Question

For the circuit shown in the given diagram: What is the value of
(i) current through $6\Omega $ resistor?
(ii) potential difference across $12\Omega $ resistor?

Answer 1

Hint: This question is solved by the equation of ohm's law. So, students should know what ohms law is, what is a resistor and what is the potential difference. Ohm’s law gives the relation between current passing and voltage applied across any circuit.

Complete step by step answer:
Ohm’s Law states that the current flowing through a conductor is directly proportional to the potential difference applied across its ends, provided the temperature and other physical conditions remain unchanged.

As per ohm’s law Current is directly proportional to voltage difference through a resistor. That is, if the current doubles, then so does the voltage. To make a current flow through a resistance there must be a voltage across that resistance. Ohm's Law shows the relationship between the voltage (V), current (I) and resistance (R)
$I\propto V$
$ \Rightarrow V = IR$
Where R is a constant called resistance of the conductor. The value of this constant depends on the nature, length, area of cross section and temperature of the conductor.

A resistor is a passive two-terminal electrical component that implements electrical resistance as a circuit element. Resistors are used to reduce current flow, adjust signal levels, to divide voltages etc in an electrical circuit.Let the current flowing through the circuit be I and it is divided into 2 in which one flows through branch AB and the other through DC.

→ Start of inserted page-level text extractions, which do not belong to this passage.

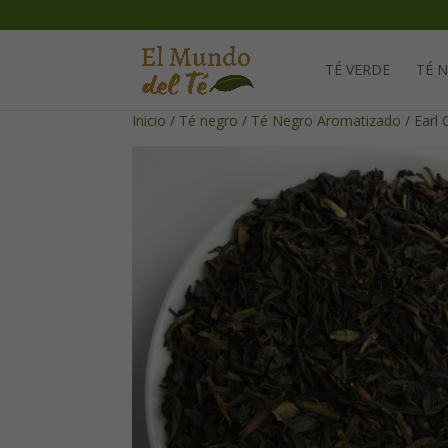
TÉ VERDE
TÉ 
Inicio
/
Té negro
/
Té Negro Aromatizado
/ Earl 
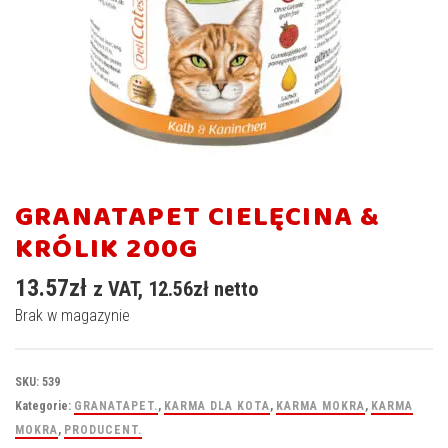
GRANATAPET CIELĘCINA &
KRÓLIK 200G
13.57
zł
z VAT,
12.56
zł
netto
Brak w magazynie
SKU:
539
Kategorie:
GRANATAPET.
,
KARMA DLA KOTA
,
KARMA MOKRA
,
KARMA
MOKRA
,
PRODUCENT.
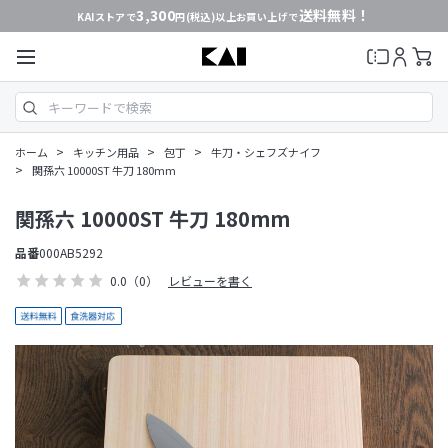
3,300
送料無料！
KAIストアで
円(税込)以上お買い上げで
>
>
>
ホーム
キッチン用品
包丁
牛刀・シェフズナイフ
>
関孫六 10000ST 牛刀 180mm
関孫六 10000ST 牛刀 180mm
品番
000AB5292
0.0
（0）
レビューを書く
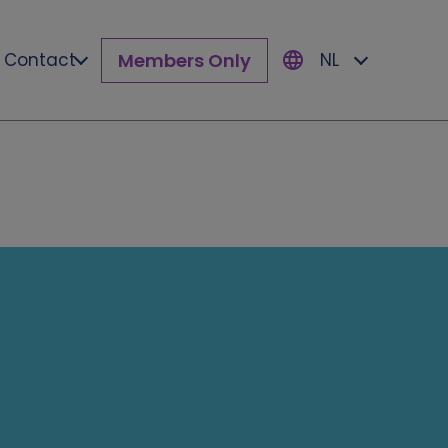
Members Only
Contact
NL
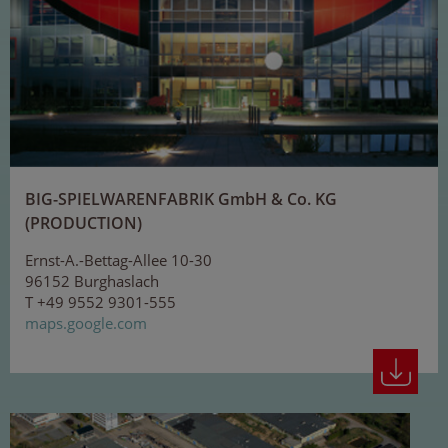
BIG-SPIELWARENFABRIK GmbH & Co. KG
(PRODUCTION)
Ernst-A.-Bettag-Allee 10-30
96152 Burghaslach
T +49 9552 9301-555
maps.google.com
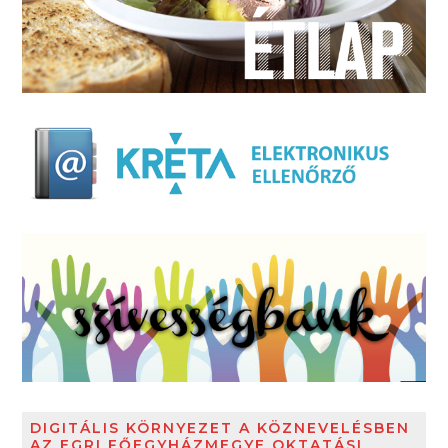
DIGITÁLIS KÖRNYEZET A KÖZNEVELÉSBEN
AZ EGRI FŐEGYHÁZMEGYE OKTATÁSI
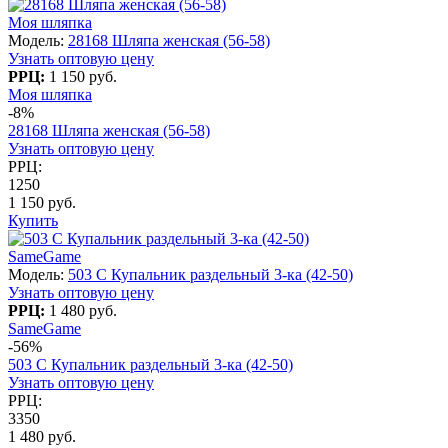
Моя шляпка
Модель:
28168 Шляпа женская (56-58)
Узнать оптовую цену
РРЦ:
1 150 руб.
Моя шляпка
-8%
28168 Шляпа женская (56-58)
Узнать оптовую цену
РРЦ:
1250
1 150 руб.
Купить
SameGame
Модель:
503 C Купальник раздельный 3-ка (42-50)
Узнать оптовую цену
РРЦ:
1 480 руб.
SameGame
-56%
503 C Купальник раздельный 3-ка (42-50)
Узнать оптовую цену
РРЦ:
3350
1 480 руб.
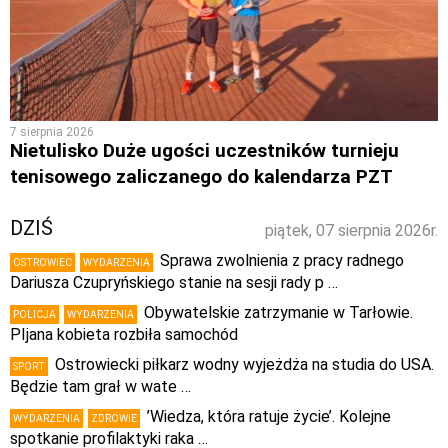
7 sierpnia 2026
Nietulisko Duże ugości uczestników turnieju
tenisowego zaliczanego do kalendarza PZT
DZIŚ
piątek, 07 sierpnia 2026r.
Sprawa zwolnienia z pracy radnego
OSTROWIEC
WYDARZENIA
Dariusza Czupryńskiego stanie na sesji rady p …
Obywatelskie zatrzymanie w Tarłowie.
POLICJA
WYDARZENIA
PIjana kobieta rozbiła samochód
Ostrowiecki piłkarz wodny wyjeżdża na studia do USA.
SPORT
Będzie tam grał w wate …
’Wiedza, która ratuje życie’. Kolejne
WYDARZENIA
ZDROWIE
spotkanie profilaktyki raka …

Let the current flowing through AB be ${I_1}$ and current flowing through DC be ${I_2}$
Therefore,
$I = {I_1} + {I_2}$
The total resistance in the arm AB
${R_{AB}} = {R_1} + {R_2}$
$\Rightarrow {R_{AB}}{\text{ = 6}}\Omega {\text{ + 3}}\Omega {\text{ = 9}}\Omega $
And in the arm CD
${R_{DC}} = {R_3} + {R_4}$
$\Rightarrow {R_{DC}} = 12\Omega + 3\Omega = 15\Omega $

(i) Now the current flowing through in the resistor $6\Omega $ is
${I_1} = \dfrac{V}{{{R_{AB}}}}$
By substituting the values, we get
${I_1} = \dfrac{{4V}}{{9\Omega }}$
$\therefore {I_1} = 0.44{\text{ A}}$

(ii) Now the current flowing through DC
${I_2} = \dfrac{V}{{{R_{DC}}}}$
By substituting the values, we get
${I_2} = \dfrac{{4{\text{ V}}}}{{15{\text{ }}\Omega }}$
$\Rightarrow {I_2}{\text{ = 0}}{\text{.27 A}}$
Therefore, now the potential difference across the resistor $12\Omega $ is
${V_3} = {I_{DC}} \times {R_3}$
$\Rightarrow {V_3} = 0.27{\text{ A }} \times {\text{ 12 }}\Omega $
Further simplifying, we get
$\therefore {V_3} = 3.24{\text{ V}}$

Note: The SI unit of resistance is Ohm which is denoted by the symbol Omega $\left( \Omega \right)$. Students should be careful while writing units after solving the problems. The answer should be written with proper unit’s Students shouldn’t forget to write the units along with the answer. All the physical quantities should be written along with the proper units. And the ohms law is not applicable for non ohmic devices and non-linear devices.